# INSTRUCTIONS TO FOLLOW:
Find every line in the data that contains the string "qSketchRegion" and copy each one. Case matters, so only count matches with identical capitalization.

═══ PROVIDED DATA

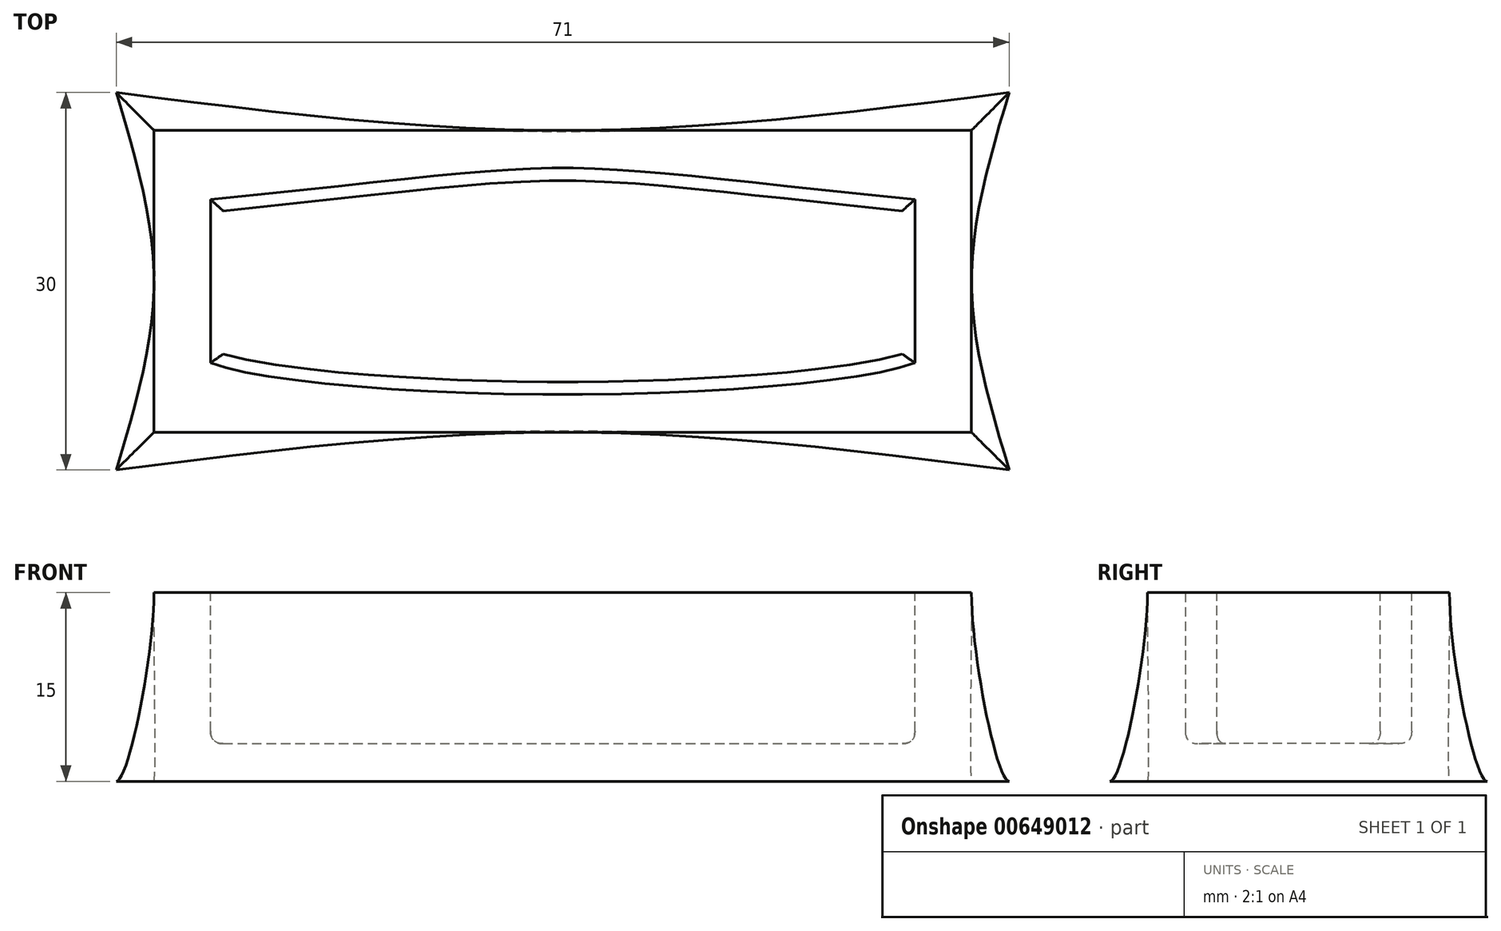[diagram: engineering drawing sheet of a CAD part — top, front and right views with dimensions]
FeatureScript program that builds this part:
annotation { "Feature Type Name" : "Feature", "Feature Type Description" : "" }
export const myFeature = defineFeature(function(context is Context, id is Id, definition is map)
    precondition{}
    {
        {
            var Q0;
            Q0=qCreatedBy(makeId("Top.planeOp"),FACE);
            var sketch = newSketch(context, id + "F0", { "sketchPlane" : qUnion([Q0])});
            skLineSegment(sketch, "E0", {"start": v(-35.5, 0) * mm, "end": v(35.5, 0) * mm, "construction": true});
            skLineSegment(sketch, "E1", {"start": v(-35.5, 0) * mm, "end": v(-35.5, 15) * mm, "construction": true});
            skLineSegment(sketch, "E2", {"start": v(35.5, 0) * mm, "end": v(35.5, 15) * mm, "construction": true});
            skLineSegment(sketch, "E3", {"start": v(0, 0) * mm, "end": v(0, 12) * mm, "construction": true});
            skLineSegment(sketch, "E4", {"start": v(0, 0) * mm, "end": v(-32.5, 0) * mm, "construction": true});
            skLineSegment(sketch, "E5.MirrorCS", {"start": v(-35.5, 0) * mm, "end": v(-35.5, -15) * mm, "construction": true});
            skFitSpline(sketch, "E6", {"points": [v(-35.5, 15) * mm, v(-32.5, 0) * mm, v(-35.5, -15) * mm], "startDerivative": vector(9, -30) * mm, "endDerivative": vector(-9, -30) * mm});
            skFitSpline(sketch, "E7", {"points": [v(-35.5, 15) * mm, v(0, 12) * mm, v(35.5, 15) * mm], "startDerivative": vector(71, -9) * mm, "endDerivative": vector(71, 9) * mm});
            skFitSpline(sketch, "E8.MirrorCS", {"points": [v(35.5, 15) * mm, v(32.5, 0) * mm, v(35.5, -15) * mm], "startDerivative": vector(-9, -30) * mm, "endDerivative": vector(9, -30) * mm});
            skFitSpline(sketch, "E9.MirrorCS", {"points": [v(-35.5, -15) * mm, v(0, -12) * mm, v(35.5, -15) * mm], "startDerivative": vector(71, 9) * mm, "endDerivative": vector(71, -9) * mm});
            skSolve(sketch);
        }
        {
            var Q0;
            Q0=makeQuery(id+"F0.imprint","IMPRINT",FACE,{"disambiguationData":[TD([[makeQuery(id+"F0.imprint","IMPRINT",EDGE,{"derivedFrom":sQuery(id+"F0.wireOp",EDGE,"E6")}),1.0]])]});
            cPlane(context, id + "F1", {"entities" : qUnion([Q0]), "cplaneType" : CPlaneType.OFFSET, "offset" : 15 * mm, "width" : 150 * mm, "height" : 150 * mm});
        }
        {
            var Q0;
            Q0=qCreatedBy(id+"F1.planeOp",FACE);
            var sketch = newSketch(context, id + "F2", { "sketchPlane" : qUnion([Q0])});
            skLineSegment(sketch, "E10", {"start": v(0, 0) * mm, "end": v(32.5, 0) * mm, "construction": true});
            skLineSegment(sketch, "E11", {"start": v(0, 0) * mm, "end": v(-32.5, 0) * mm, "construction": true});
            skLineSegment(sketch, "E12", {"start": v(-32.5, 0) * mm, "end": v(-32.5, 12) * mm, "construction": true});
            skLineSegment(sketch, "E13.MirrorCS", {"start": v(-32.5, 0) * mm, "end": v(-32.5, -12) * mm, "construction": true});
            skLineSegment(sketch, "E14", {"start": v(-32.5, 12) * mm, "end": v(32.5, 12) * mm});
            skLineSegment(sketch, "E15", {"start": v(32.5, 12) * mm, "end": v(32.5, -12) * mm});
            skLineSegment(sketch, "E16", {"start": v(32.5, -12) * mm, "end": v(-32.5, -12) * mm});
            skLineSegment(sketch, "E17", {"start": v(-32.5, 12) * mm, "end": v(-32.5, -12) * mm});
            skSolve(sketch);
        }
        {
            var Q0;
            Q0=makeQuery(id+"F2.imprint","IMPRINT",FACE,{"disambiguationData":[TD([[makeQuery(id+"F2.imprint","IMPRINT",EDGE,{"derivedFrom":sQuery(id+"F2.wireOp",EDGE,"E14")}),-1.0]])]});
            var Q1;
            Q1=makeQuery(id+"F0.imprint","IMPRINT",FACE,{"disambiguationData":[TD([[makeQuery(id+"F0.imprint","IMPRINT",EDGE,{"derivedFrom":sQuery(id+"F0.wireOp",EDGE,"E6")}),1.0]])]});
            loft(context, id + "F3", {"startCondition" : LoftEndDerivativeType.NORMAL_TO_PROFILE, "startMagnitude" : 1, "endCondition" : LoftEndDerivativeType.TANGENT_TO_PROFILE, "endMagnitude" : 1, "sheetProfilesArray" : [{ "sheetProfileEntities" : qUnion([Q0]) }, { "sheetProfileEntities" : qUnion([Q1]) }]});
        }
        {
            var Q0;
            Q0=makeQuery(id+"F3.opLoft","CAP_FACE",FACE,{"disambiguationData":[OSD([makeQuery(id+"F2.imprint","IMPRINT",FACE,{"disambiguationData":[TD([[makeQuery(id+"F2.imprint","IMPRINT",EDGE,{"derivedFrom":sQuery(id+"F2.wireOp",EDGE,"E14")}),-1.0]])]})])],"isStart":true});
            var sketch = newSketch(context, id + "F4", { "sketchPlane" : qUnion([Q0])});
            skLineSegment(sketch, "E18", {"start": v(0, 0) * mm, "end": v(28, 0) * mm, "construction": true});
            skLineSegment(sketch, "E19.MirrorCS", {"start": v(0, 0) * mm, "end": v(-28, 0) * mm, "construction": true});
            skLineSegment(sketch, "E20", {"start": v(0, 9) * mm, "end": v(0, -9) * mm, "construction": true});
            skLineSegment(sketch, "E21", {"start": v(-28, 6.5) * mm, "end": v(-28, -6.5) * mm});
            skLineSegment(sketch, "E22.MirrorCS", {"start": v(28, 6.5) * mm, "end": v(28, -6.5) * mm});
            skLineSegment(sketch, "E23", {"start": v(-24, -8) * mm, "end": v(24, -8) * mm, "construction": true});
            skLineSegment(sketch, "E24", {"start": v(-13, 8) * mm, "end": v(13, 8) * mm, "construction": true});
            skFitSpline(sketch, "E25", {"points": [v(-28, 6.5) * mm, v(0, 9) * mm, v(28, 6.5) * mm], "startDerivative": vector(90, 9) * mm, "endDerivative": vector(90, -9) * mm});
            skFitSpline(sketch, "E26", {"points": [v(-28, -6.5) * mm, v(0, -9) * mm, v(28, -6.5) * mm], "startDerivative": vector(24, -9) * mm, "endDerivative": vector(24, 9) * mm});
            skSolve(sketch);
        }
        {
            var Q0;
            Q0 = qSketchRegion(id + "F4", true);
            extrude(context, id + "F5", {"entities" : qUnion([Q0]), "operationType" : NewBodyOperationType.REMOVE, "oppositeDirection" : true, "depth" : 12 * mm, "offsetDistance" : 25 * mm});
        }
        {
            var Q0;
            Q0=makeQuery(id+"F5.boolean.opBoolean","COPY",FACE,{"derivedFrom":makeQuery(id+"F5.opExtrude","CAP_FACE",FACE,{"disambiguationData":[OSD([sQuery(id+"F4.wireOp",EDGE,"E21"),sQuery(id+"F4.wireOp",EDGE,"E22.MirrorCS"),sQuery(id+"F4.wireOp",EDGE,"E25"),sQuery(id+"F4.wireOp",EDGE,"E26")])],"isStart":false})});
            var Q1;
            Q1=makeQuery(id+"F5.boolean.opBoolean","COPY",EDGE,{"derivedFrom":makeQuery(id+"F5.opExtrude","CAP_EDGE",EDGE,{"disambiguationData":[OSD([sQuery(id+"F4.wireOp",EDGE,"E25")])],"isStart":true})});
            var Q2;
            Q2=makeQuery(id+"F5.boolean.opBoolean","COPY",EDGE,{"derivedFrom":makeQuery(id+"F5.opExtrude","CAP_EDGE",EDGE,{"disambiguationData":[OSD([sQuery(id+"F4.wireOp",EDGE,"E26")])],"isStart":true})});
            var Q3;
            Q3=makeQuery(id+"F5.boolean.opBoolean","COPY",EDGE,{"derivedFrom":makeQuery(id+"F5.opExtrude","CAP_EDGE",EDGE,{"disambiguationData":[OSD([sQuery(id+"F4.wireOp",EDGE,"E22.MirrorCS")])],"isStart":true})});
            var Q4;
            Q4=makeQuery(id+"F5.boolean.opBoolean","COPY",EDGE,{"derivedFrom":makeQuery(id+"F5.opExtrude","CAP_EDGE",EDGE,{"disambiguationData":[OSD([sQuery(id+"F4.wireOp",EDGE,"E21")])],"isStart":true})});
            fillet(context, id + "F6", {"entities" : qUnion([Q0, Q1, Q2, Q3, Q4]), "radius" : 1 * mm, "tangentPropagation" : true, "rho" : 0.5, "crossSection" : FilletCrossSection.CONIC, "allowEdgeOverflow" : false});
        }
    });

══════
═══ PROVIDED DATA

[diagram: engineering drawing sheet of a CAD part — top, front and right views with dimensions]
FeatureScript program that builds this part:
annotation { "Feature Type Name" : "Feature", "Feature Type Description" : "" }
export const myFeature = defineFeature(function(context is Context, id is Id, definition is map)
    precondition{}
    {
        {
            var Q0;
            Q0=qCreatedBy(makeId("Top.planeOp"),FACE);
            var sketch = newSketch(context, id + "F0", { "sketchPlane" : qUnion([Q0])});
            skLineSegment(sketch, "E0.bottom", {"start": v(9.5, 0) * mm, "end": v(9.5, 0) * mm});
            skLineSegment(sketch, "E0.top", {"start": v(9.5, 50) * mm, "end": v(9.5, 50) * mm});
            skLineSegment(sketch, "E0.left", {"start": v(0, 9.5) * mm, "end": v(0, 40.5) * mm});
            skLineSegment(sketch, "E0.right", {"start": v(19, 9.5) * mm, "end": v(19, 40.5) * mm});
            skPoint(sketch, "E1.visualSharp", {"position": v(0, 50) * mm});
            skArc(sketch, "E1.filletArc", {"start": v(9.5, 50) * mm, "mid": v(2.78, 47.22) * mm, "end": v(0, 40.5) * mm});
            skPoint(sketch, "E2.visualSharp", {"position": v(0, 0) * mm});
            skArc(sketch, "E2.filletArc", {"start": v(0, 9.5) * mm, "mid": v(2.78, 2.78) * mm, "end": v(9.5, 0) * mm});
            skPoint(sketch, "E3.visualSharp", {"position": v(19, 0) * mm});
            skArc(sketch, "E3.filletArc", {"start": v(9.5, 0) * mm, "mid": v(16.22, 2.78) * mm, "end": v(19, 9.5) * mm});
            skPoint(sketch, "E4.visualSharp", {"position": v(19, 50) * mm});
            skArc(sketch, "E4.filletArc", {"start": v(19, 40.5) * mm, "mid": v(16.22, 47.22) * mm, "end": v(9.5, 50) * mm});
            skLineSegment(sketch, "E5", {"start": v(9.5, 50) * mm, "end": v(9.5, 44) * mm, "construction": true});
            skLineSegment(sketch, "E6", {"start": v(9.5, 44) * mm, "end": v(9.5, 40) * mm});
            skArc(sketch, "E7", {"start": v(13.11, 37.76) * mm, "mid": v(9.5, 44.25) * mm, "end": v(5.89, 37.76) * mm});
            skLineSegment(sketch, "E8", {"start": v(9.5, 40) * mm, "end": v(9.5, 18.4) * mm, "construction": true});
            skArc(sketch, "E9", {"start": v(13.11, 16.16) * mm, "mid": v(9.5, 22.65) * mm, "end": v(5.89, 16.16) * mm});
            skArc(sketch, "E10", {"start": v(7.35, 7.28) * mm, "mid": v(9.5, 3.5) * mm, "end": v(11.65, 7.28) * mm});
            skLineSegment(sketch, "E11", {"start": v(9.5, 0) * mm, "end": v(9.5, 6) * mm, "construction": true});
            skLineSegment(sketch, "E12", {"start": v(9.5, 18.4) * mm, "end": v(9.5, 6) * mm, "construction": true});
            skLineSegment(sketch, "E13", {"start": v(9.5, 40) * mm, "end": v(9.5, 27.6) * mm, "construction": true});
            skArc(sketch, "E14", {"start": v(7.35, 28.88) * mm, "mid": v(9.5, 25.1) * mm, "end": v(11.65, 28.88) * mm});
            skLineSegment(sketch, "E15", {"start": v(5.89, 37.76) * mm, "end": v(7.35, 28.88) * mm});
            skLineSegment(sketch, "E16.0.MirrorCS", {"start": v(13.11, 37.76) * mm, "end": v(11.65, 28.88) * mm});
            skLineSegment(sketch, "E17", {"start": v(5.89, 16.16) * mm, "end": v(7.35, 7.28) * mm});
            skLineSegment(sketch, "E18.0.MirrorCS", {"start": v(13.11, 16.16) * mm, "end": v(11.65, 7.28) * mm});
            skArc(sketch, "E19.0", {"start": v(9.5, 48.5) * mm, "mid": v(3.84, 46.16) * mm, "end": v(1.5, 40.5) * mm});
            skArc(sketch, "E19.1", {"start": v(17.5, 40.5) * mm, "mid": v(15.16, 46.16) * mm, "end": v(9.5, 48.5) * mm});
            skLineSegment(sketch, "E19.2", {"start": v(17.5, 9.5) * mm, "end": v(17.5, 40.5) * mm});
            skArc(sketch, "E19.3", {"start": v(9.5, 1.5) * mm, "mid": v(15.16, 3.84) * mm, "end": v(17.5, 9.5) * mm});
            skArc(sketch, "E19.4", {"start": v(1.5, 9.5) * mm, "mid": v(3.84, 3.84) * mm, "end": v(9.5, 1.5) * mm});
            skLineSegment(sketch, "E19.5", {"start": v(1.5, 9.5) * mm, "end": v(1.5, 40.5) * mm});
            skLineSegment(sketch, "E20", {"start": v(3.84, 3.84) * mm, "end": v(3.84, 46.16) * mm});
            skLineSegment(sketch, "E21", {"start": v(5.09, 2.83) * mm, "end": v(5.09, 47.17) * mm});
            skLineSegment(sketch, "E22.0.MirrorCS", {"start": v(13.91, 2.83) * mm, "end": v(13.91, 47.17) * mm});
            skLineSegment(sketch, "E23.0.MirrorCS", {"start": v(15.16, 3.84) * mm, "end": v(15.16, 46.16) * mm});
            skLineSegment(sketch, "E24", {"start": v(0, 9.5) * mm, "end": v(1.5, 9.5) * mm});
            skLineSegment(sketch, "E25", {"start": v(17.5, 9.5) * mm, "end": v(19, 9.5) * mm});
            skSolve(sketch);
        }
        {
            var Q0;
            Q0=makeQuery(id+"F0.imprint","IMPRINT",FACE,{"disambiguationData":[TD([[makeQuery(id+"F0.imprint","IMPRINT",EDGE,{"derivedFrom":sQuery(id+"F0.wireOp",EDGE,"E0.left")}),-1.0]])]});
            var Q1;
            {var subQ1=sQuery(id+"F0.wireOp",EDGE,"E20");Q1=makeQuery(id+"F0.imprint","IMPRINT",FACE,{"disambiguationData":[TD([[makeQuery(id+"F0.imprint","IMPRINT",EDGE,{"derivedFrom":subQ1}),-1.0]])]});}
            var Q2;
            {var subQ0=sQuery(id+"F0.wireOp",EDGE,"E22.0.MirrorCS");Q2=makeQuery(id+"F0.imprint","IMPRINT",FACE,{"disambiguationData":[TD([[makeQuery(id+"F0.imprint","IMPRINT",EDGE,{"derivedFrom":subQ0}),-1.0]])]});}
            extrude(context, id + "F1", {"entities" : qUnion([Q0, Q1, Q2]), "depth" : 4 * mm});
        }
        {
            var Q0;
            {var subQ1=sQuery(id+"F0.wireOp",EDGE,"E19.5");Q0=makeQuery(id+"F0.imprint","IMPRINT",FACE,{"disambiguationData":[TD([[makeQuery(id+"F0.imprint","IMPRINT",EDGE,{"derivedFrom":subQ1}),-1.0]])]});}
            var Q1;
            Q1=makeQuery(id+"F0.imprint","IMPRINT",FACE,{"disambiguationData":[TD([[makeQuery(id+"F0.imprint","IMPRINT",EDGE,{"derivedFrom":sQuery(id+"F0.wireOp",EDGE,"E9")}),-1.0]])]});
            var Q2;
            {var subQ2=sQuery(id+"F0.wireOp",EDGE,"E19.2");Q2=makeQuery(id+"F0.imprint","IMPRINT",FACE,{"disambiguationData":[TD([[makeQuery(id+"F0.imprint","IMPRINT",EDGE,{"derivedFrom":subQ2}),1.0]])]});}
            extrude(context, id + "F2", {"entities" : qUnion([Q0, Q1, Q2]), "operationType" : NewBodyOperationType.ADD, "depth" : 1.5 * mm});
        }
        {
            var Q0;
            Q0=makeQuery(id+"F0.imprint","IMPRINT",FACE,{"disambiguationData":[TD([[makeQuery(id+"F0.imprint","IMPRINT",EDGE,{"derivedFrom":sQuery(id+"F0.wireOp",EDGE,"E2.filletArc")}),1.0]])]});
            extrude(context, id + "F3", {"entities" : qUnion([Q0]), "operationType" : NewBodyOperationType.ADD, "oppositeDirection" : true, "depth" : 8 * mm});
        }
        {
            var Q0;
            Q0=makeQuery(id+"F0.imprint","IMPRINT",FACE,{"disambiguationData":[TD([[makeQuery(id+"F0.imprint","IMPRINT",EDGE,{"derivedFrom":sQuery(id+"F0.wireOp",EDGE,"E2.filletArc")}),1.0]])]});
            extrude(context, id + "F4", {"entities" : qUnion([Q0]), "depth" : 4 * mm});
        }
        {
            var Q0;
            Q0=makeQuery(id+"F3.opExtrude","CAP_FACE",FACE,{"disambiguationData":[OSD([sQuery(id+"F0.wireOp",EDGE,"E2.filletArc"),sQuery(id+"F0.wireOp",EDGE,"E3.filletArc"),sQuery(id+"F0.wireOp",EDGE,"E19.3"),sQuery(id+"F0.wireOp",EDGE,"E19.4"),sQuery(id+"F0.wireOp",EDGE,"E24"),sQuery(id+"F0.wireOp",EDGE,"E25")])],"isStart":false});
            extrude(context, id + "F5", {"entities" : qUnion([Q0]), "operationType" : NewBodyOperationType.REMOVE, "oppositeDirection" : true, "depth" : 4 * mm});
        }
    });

══════
═══ PROVIDED DATA

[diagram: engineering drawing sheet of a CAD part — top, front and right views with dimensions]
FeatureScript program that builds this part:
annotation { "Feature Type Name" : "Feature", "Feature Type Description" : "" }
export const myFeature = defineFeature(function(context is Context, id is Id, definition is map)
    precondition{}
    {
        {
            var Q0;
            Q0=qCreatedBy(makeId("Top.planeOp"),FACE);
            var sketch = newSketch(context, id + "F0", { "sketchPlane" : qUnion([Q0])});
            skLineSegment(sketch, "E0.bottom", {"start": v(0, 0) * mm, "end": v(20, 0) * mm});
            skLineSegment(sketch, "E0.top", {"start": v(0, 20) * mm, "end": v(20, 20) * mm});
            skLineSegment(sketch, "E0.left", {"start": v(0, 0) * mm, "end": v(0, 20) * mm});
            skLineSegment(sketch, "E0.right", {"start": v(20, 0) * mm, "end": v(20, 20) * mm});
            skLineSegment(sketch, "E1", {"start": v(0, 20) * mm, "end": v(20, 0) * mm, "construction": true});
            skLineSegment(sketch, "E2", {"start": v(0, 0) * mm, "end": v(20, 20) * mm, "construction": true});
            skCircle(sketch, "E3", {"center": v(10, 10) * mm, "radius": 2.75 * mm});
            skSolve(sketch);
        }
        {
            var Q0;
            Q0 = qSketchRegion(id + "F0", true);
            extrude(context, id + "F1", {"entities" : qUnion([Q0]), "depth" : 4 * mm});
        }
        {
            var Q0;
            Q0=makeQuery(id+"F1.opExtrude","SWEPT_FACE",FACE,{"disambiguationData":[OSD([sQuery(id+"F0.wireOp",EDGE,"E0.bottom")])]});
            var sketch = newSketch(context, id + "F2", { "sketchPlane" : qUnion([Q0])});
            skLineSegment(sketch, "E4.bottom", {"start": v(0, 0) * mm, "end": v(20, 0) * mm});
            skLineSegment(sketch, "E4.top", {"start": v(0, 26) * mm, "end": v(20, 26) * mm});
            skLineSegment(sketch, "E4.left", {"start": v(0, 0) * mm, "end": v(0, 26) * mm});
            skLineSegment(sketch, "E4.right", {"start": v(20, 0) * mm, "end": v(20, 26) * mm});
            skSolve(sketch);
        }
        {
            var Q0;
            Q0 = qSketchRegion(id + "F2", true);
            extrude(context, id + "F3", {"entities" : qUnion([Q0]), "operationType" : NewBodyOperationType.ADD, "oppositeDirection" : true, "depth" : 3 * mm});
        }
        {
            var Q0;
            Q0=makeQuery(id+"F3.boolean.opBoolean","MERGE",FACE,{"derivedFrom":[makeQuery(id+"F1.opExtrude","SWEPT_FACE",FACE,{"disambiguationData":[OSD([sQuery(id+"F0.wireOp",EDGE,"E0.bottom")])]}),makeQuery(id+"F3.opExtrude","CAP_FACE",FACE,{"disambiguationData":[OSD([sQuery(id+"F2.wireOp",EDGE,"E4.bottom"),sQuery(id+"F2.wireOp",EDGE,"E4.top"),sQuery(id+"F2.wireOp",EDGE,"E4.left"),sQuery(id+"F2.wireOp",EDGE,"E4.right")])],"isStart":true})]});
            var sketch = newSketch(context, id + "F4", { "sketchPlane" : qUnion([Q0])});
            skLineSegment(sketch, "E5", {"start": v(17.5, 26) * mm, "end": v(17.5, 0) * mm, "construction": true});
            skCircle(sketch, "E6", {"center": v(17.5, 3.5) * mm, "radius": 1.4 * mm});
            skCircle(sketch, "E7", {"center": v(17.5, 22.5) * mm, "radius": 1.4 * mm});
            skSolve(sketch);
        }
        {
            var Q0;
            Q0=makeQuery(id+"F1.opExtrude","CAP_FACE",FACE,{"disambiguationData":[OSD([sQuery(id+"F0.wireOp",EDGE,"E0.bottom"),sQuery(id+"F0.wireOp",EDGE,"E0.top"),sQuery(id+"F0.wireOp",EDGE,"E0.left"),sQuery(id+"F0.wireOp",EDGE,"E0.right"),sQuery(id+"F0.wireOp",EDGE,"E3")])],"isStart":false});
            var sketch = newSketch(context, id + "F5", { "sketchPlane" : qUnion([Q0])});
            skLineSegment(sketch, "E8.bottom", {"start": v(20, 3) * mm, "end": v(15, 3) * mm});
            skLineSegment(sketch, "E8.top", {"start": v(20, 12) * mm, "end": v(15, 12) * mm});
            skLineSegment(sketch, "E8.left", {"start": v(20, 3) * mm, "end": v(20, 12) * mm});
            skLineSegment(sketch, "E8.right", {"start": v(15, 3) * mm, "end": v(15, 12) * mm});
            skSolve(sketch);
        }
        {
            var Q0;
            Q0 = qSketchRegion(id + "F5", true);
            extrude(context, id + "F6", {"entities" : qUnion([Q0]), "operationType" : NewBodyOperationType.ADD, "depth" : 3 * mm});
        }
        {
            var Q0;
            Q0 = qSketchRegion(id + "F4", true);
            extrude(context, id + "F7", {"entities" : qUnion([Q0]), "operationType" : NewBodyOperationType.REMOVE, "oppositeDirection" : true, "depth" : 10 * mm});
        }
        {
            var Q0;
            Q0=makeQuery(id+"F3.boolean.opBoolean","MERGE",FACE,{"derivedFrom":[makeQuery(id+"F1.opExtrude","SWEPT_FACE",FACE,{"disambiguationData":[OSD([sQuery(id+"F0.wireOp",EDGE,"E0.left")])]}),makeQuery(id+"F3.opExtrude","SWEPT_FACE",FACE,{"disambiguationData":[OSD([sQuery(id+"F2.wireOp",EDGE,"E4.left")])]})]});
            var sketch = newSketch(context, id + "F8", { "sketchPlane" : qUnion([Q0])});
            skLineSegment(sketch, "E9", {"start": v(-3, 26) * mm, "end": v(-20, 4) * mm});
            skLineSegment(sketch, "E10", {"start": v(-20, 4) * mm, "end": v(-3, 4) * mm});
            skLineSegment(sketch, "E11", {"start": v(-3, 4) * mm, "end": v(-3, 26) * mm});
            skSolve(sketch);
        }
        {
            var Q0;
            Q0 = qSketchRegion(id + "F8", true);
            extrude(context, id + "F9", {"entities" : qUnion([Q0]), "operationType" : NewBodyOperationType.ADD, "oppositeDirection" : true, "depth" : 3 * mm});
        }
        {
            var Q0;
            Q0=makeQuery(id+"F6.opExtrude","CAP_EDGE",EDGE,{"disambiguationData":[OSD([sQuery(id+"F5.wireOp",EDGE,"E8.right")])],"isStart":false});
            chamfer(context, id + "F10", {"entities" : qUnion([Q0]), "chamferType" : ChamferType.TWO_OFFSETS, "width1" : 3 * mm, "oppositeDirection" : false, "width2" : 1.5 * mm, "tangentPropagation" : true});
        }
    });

══════

# PROBLEM SOLUTION:
            Q0 = qSketchRegion(id + "F4", true);
            Q0 = qSketchRegion(id + "F0", true);
            Q0 = qSketchRegion(id + "F2", true);
            Q0 = qSketchRegion(id + "F5", true);
            Q0 = qSketchRegion(id + "F4", true);
            Q0 = qSketchRegion(id + "F8", true);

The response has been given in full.